• Instructions for the task
Work through the lines below and count those holding "down"; reply with the number only.

• Task input
□ □ □
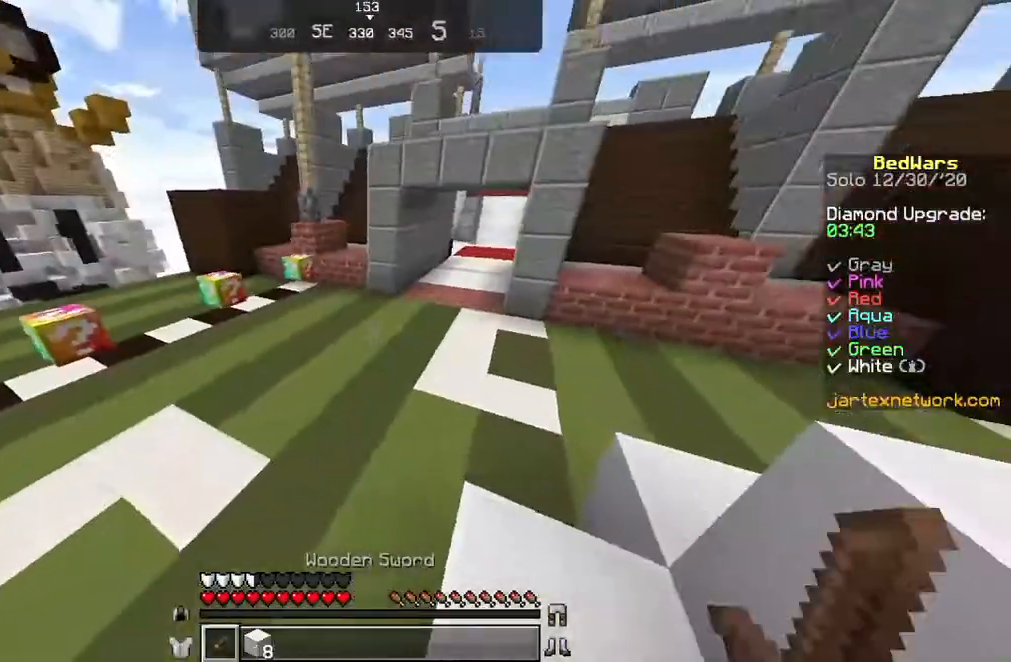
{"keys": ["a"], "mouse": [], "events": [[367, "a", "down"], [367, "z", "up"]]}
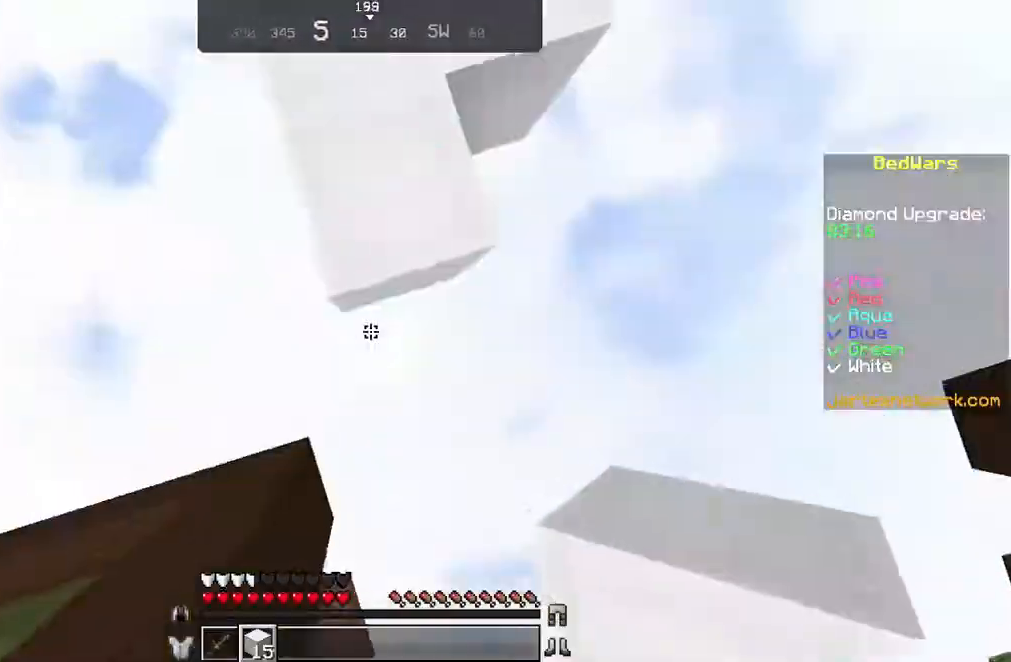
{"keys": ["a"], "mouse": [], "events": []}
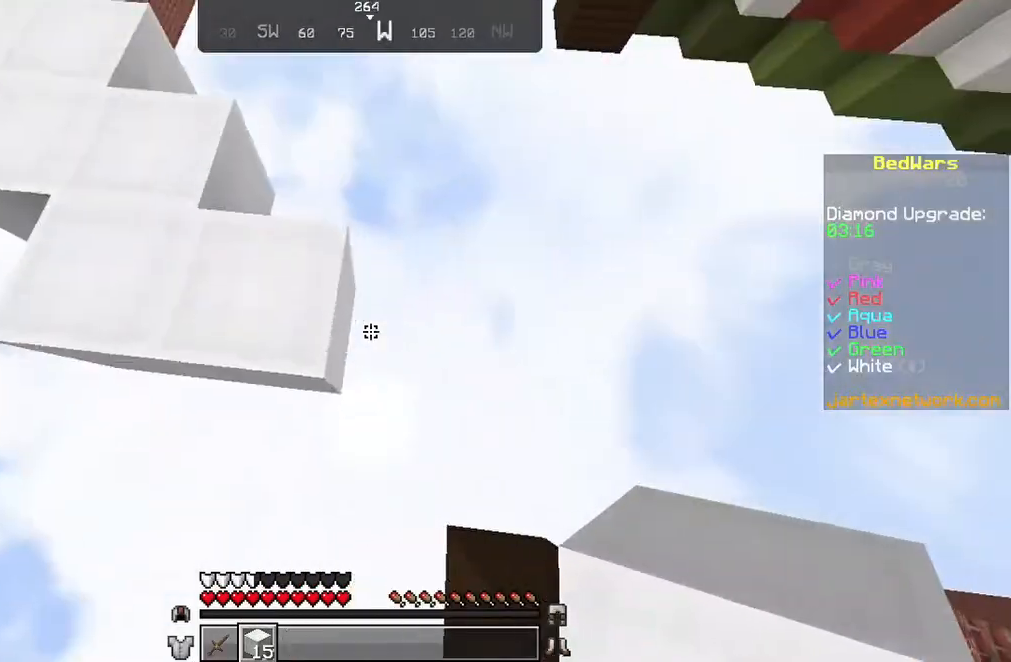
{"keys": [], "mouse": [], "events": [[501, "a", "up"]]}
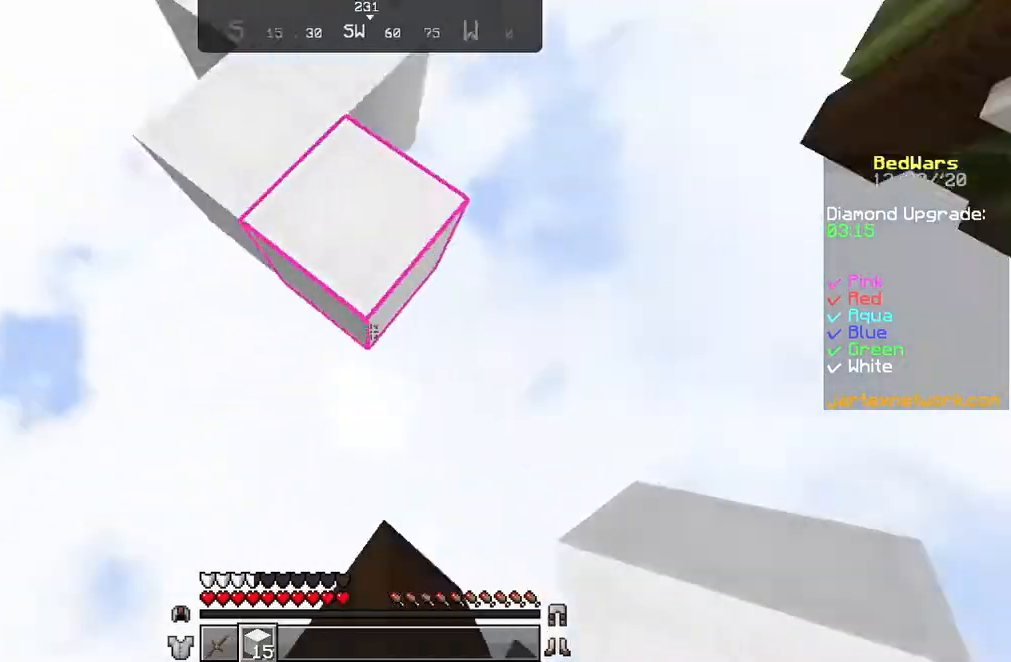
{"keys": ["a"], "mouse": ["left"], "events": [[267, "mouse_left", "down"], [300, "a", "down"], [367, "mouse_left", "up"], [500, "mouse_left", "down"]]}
□ □ □
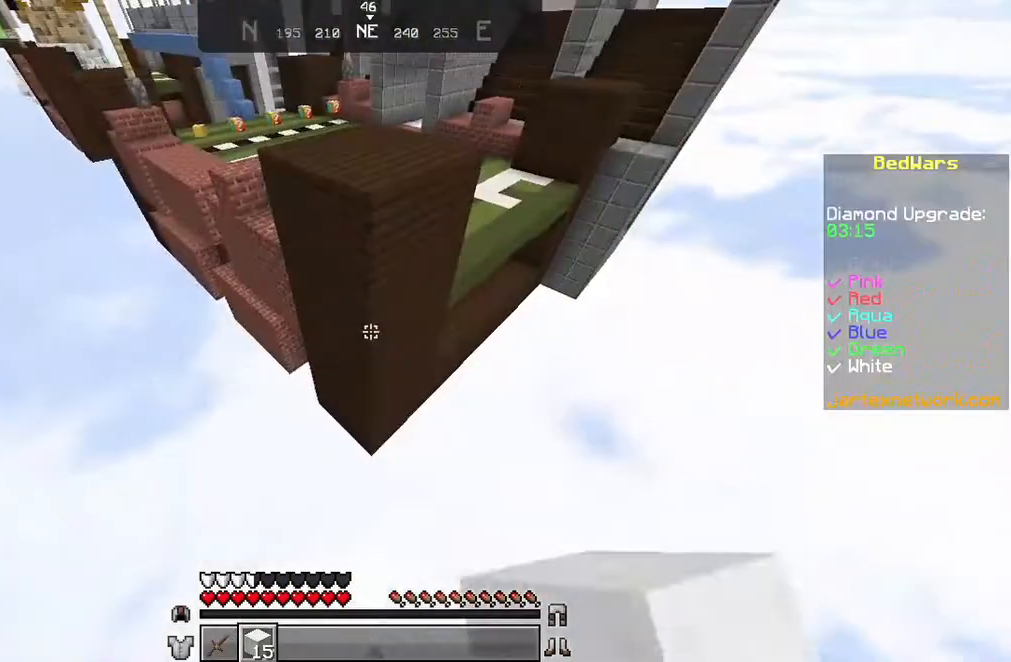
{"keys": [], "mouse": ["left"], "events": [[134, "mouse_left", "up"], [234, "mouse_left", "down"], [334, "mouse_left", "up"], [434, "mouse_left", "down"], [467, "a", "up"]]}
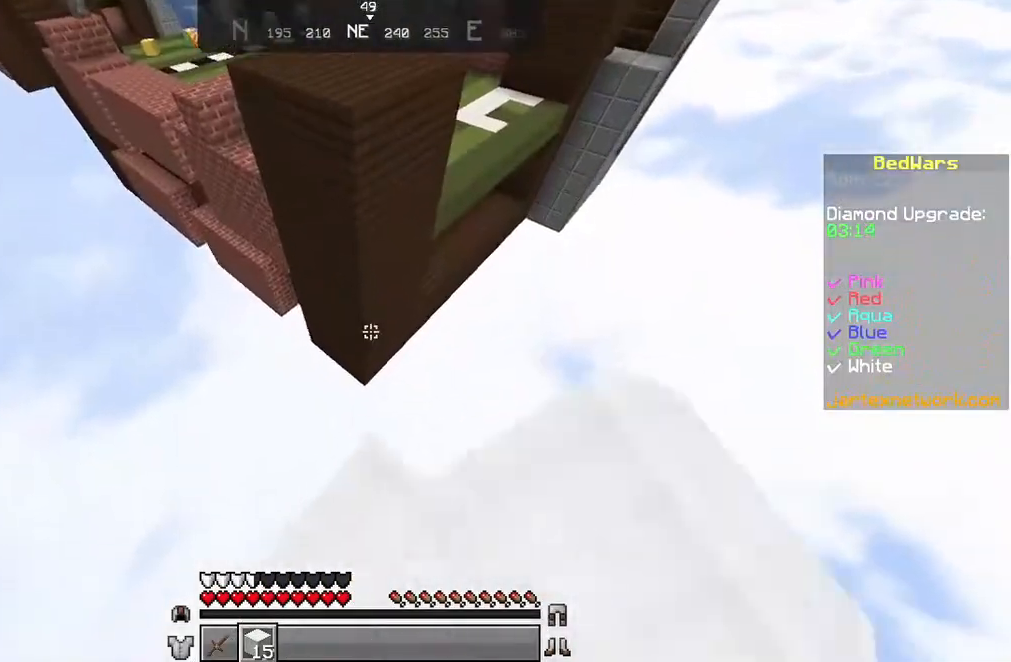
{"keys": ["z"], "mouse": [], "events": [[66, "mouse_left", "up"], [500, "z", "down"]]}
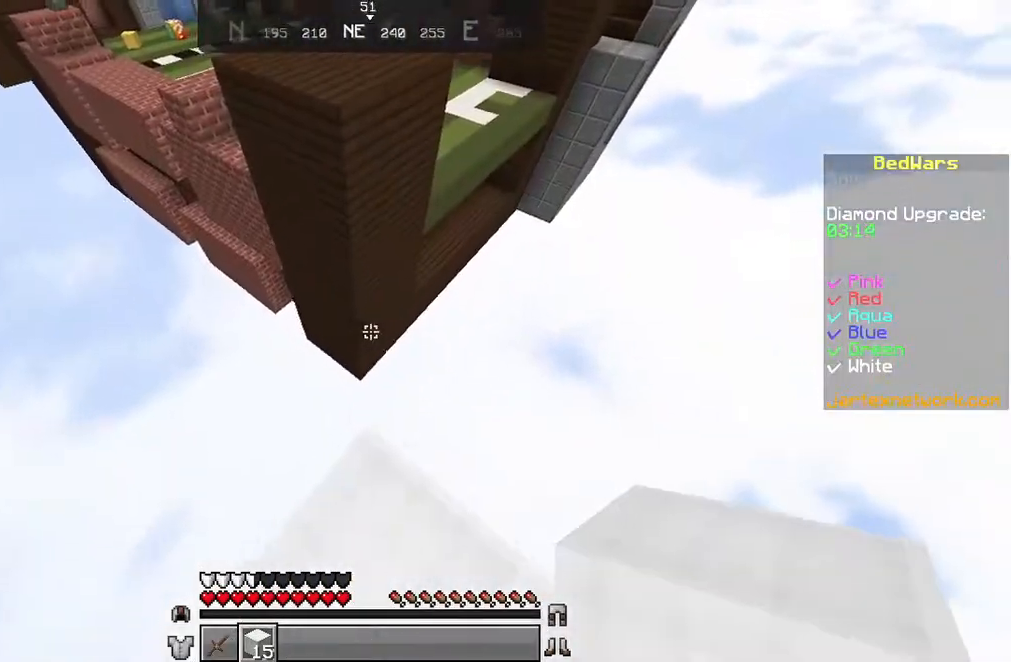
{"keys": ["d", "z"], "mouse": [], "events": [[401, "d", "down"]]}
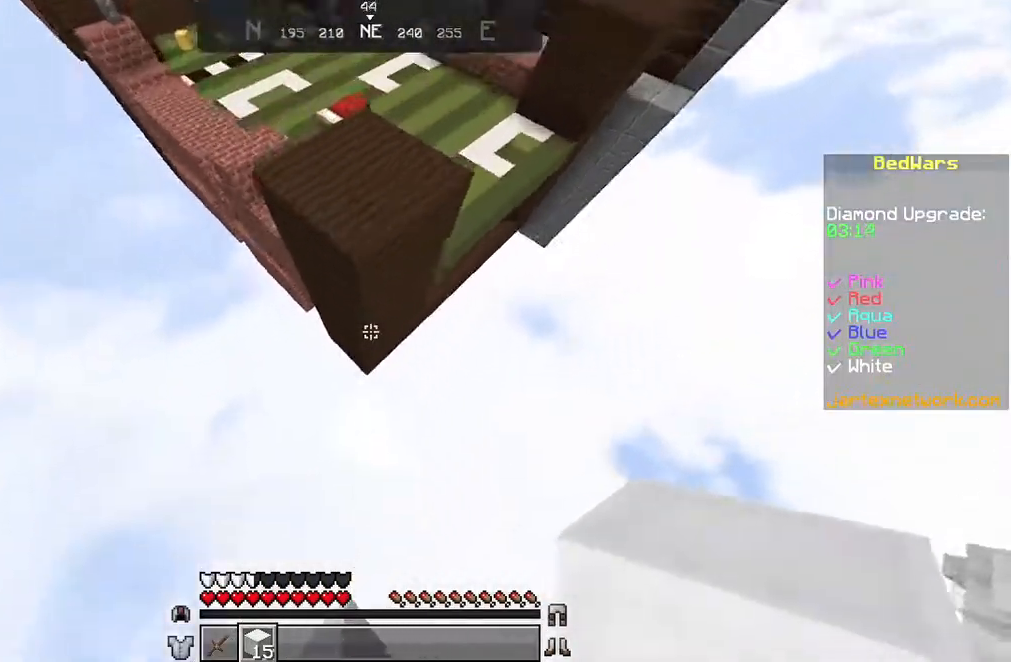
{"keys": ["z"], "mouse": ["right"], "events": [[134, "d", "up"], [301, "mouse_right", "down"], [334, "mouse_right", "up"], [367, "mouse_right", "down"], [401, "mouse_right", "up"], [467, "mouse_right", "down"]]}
□ □ □
• Response
6